Les pays ACP et ceux de la CEDEAO en particulier ont encore besoin d’établir des dispositifs de participation citoyenne aux décisions sur la formulation, l’exécution et l’évaluation des principales politiques publiques de développement pour assurer l’efficacité recherchée à leurs systèmes nationaux. Dans l’acception de la bonne gouvernance, le contrôle citoyen de l’action gouvernementale (politiques publiques) est considéré comme une condition et un facteur systématique de succès. Cela remet au goût du jour la question du rôle et de la place réels de la société civile dans ces pays, qui sont toujours loin du niveau à partir duquel ce segment de la société pourrait faire une contribution significative au développement. Sans l’assainissement et la réforme des administrations publiques des pays de la CEDEAO et le renforcement du secteur privé, ainsi que l’application des dispositions du Protocole Additionnel sur la démocratie et la bonne gouvernance, adopté par la CEDEAO en 2001, les mesures technocratiques comme la zone de libre échange seront loin de pouvoir remédier aux maux de la sous-région.
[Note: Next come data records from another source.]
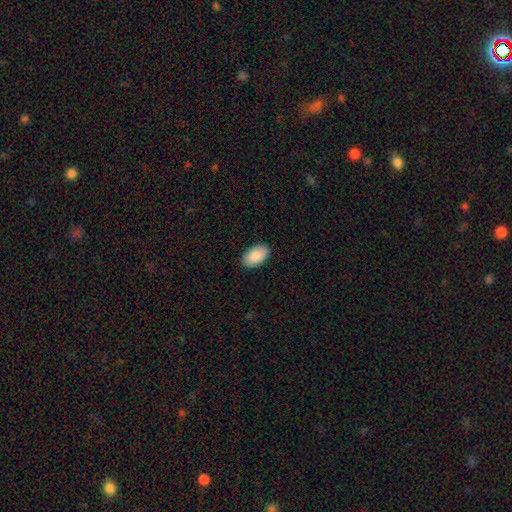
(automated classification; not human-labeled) Q: Smooth or featured?
A: smooth (90%); runner-up: star or artifact (6%)
Q: How rounded?
A: in between (96%); runner-up: round (3%)
Q: Merging?
A: none (89%); runner-up: minor disturbance (8%)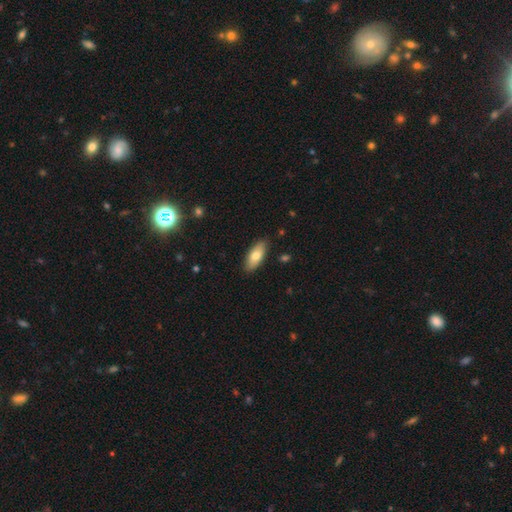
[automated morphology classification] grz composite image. It shows a smooth galaxy with no disk features (76%) that is in between round and cigar-shaped (81%). Merging: none (87%).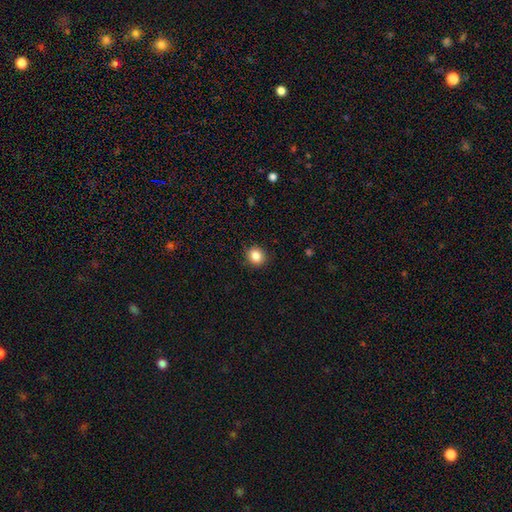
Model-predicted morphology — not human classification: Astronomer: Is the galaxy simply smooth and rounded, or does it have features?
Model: smooth — 85%.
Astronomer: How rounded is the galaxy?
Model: round — 85%.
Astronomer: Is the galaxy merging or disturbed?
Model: none — 91%.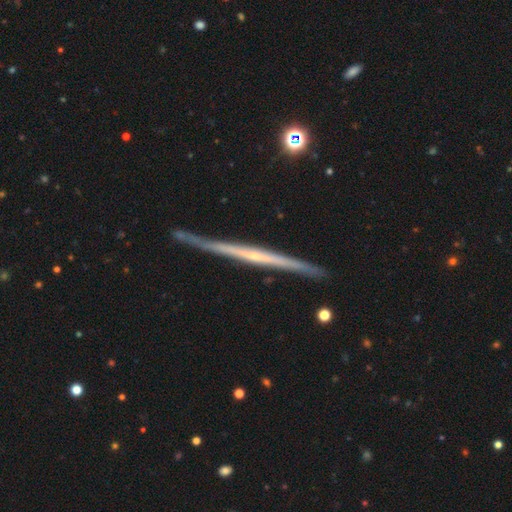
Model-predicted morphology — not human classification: This is clearly a featured or disk galaxy (81%). It is clearly viewed edge-on (98%). Edge-on bulge: possibly none (59%). Merging: clearly none (85%).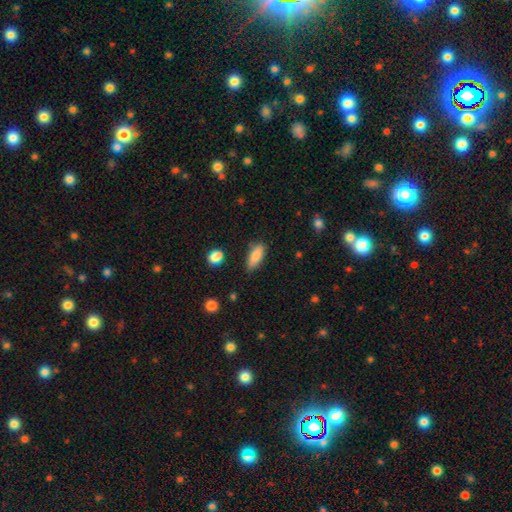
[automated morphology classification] Smooth or featured? Predicted: smooth (p=0.84). How rounded? Predicted: in between (p=0.72). Merging? Predicted: none (p=0.76).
Prenons l’exemple illustratif de la libre circulation des personnes et des biens dans l’espace CEDEAO.

Le Protocole A/P/1/5/79 sur la libre circulation des personnes, le droit de résidence et d’établissement a été adopté en mai 1979 par la Conférence des chefs d’Etat et de gouvernement de la CEDEAO. Malgré ses multiples protocoles additionnels et les textes d’enforcement dans les droits nationaux, la réalité de la circulation sur les routes et de la résidence des citoyens dans les différents pays membres est toujours en question. En partant de cet exemple, on peut extrapoler un manque d’effet de l’établissement formel d’une zone de libre échange dans l’espace CEDEAO sans la mise en œuvre préalable de réformes dans les différents systèmes de gouvernance et économiques. Cependant, dans la perspective du libre échangisme contemporain, un tel mécanisme pourrait théoriquement servir à booster les économies des pays de la CEDEAO et contribuer à la lutte contre la pauvreté.

On cite justement la division qu’il y a entre les Pays les moins avancés (PMA) et les autres, qui risquent de ne pas parler d’une même voix au finish. Ainsi la Côte d’Ivoire et le Ghana ont paraphé des accords intérimaires.
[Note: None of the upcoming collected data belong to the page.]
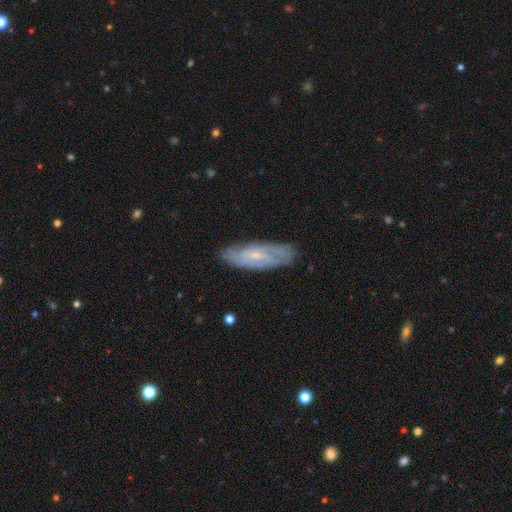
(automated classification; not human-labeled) Smooth or featured: featured or disk — 65% (smooth — 28%)
Edge-on disk: no — 78% (yes — 22%)
Bar: no — 59% (weak — 34%)
Spiral arms: yes — 79% (no — 21%)
Bulge size: small — 72% (moderate — 22%)
Merging: none — 80% (minor disturbance — 16%)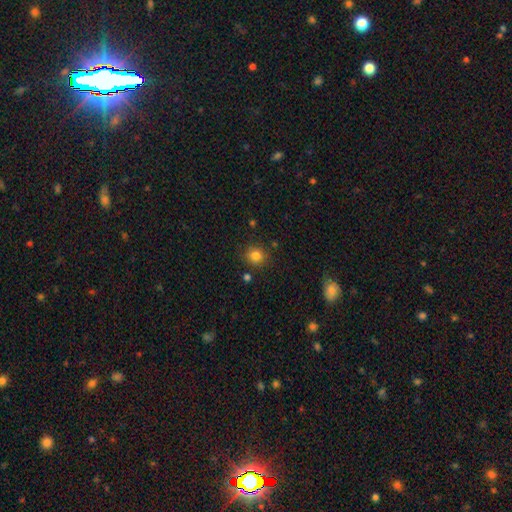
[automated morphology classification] The model was most divided on "how rounded": round: 84%, in between: 15%, cigar-shaped: 1%. More confident: merging — none (84%); smooth or featured — smooth (83%).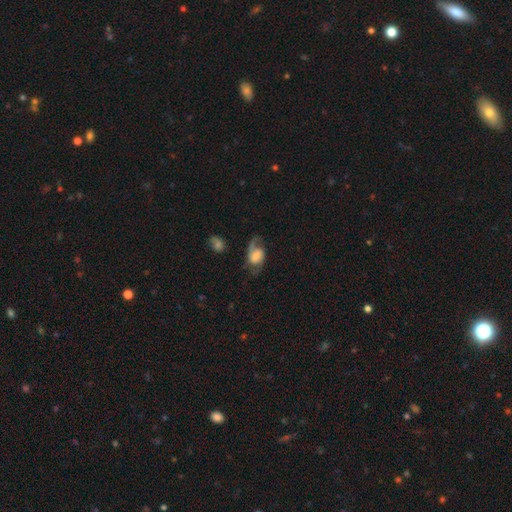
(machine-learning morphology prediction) The model was most divided on "spiral winding": medium: 44%, loose: 42%, tight: 14%. Remaining: edge-on disk — no (97%); spiral arms — yes (91%); spiral arm count — 2 (74%); smooth or featured — featured or disk (67%); merging — none (55%); bar — no (48%); bulge size — small (27%).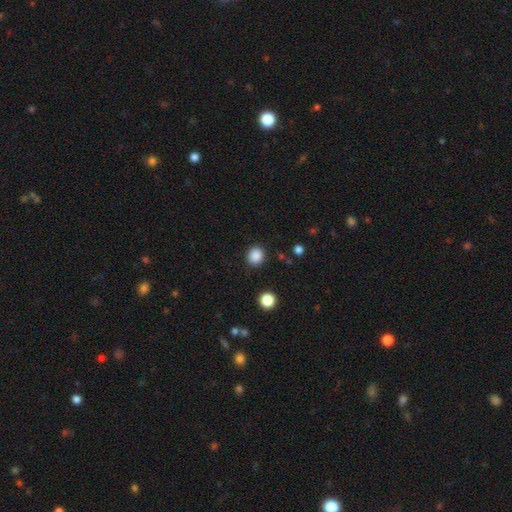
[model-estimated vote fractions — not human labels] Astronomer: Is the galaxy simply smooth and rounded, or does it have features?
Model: smooth — 86%.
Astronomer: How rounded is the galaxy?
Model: round — 86%.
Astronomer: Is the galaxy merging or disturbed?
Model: none — 89%.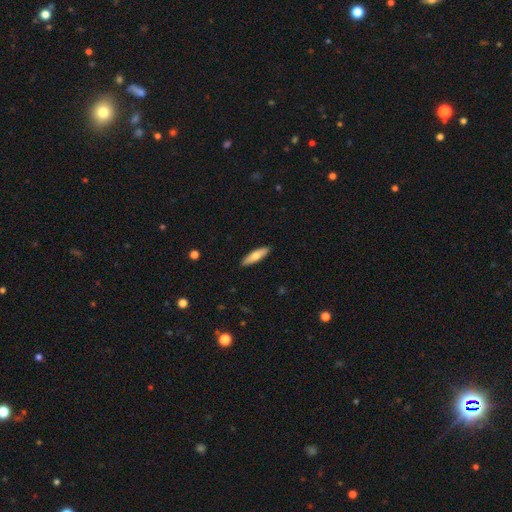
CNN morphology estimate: type=smooth (67%); roundness=cigar-shaped (68%); merging=none (90%).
• Les analyses du processus de négociations avaient déjà fait craindre que les pays ACP en général et ceux de la zone CEDEAO en particulier ne soient pas en mesure de soutenir des positions radicales de refus lors de ces négociations. La CEDEAO ne constitue pas encore de nos jours un bloc politique homogène capable de jouer un rôle géopolitique. On pouvait de ce fait s’attendre à un effritement de la cohésion des pays membres au moment de la signature des APE. De fait, les pays membres de la CEDEAO ne sont pas classés dans la même catégorie sur le plan mondial. Sur les quinze pays membres, seuls quatre ne sont pas classés parmi les Pays les Moins Avancés (Nigéria, Ghana, Côte d’Ivoire et Cap-Vert).

Ces pays, du fait de la taille de leurs exportations, seront dans l’obligation de payer des droits douaniers vers l’Europe avant de porter leurs productions sur le marché européen après le 31 décembre 2007 s’ils n’ont pas signé d’APE avec l’Union européenne. Cela n’est pas le cas des autres pays de la CEDEAO, qui, en tant que PMA, bénéficient de l’initiative Tout Sauf les Armes (mars 2001), qui est un mécanisme préférentiel à travers lequel ces pays peuvent exporter vers le marché européen sans payer de droits de douanes et sans quota. L’unité de façade qui existait entre les pays membres de la CEDEAO lors de ces négociations historiques a montré ses limites objectives durant la dernière ligne droite du processus. En ce mois de décembre 2007, la Côte d’Ivoire et le Ghana ont, comme vous le rappeliez, signé des accords intérimaires avec l’Union européenne et ainsi brisé la position officielle de précaution affichée par la CEDEAO. Hormis cette dimension économique, des considérations de politique intérieure influencent fortement l’attitude des différents Etats vis-à-vis des APE. Les régimes nigérian et ivoirien ont, en ce moment, bien besoin de reconnaissance et de soutien diplomatique sur le plan international. Les APE apparaissent, dans cette perspective, comme une excellente opportunité de négocier un repositionnement sur la scène régionale ou internationale.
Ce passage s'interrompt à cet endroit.